There have been reports of Rohingyas organizing rallies within their camps at Cox’s Bazar, but without citizenship and being a stigmatized minority, it is hard for them to make their voices heard. Visibility for the Rohingya cause is made particularly difficult by the fact that NGOs and media have very limited access to the unofficial camps where the majority of Rohingyas live, according to Andrew Day, the American who works with Rohingya refugees. Even in Kutupalong and Nayapara, the two official camps where the UN is in charge of distributing basic humanitarian aid and primary education since 1992, logistics prove tricky when it comes to redistributing food and medicine to the 32,000 Rohingyas living there.
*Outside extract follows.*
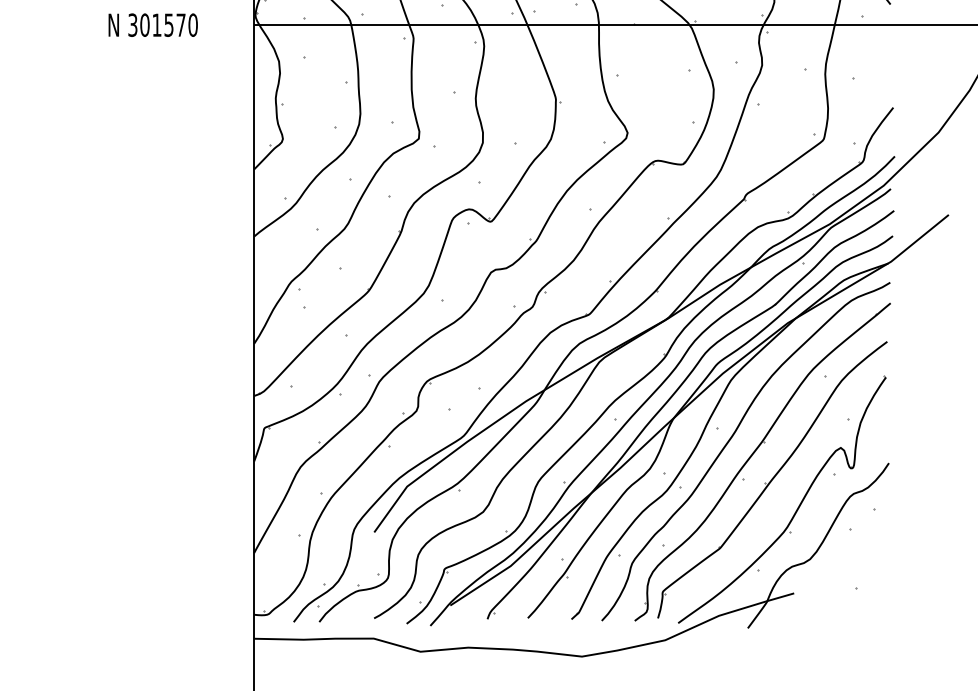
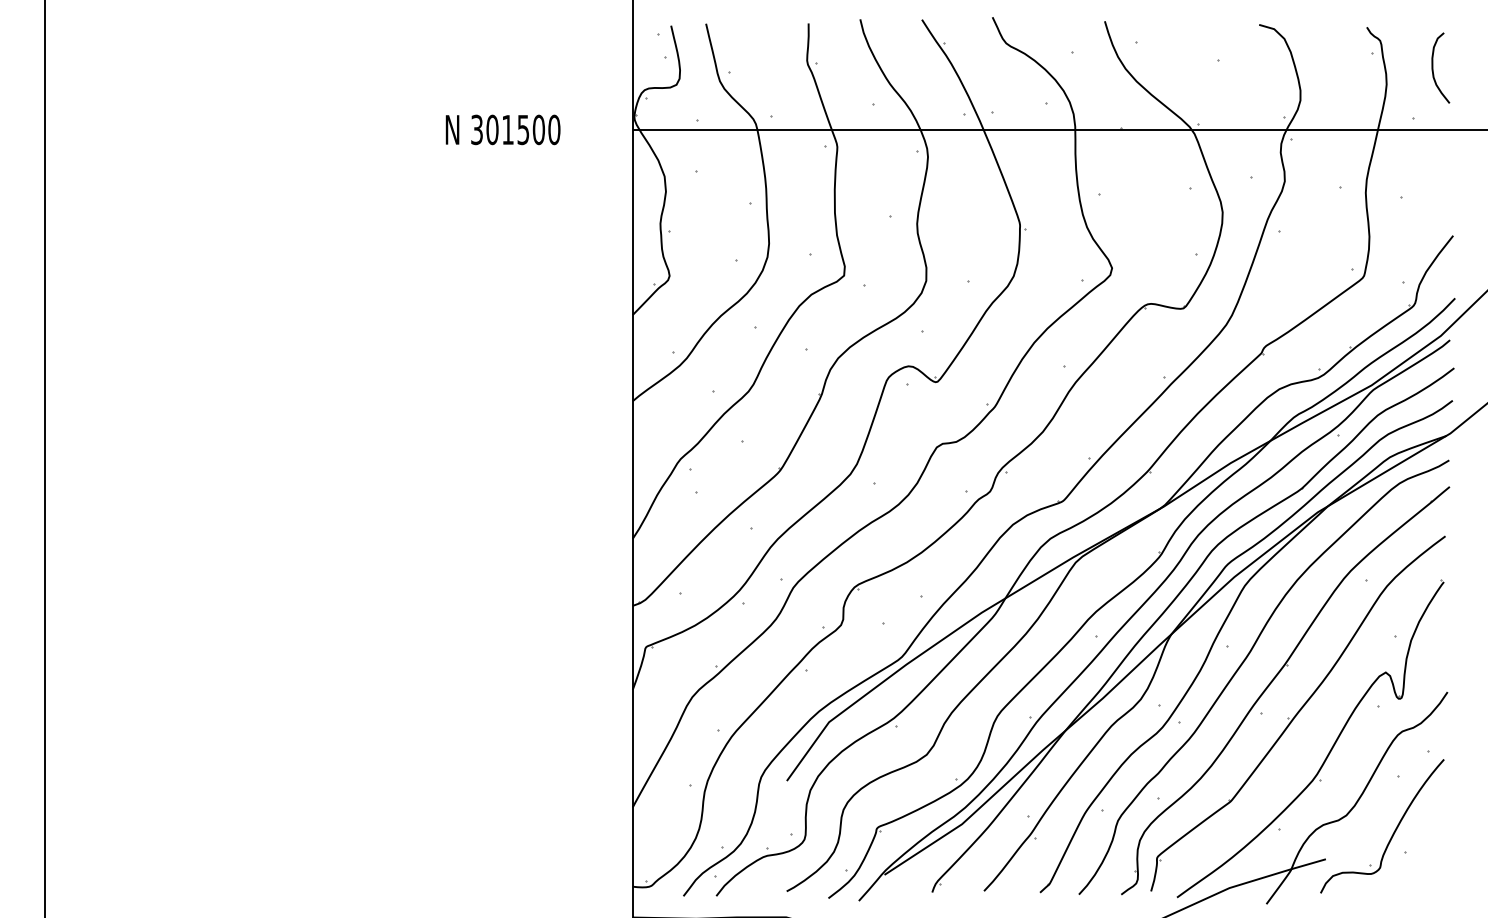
text: (180, 24) -> (538, 129), 301570 -> 301500
part: (846, 573) -> (1392, 833), added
Despite difficulties in organizing the community, Mohammed Imran, the credentialed former leader of the Kutupalong camp, wrote a letter to Bangladeshi Prime Minister Hazina Wazed to show his community’s concern. The letter, published February 19, gives a detailed criticism of the relocation plan and urges the the government to abandon it. “Knowing that moving refugees to Hatiya [the administrative name of Thengar Char] will put their lives in physical danger makes this plan unjust,” the letter reads. “No doubt the idea is to keep them from ever leaving the island, pending some sort of unlikely repatriation to Myanmar.”

For now, the government has not responded to the letter nor brought up clarifications regarding its plan, leaving the Rohingyas yet again in suspense over their destiny.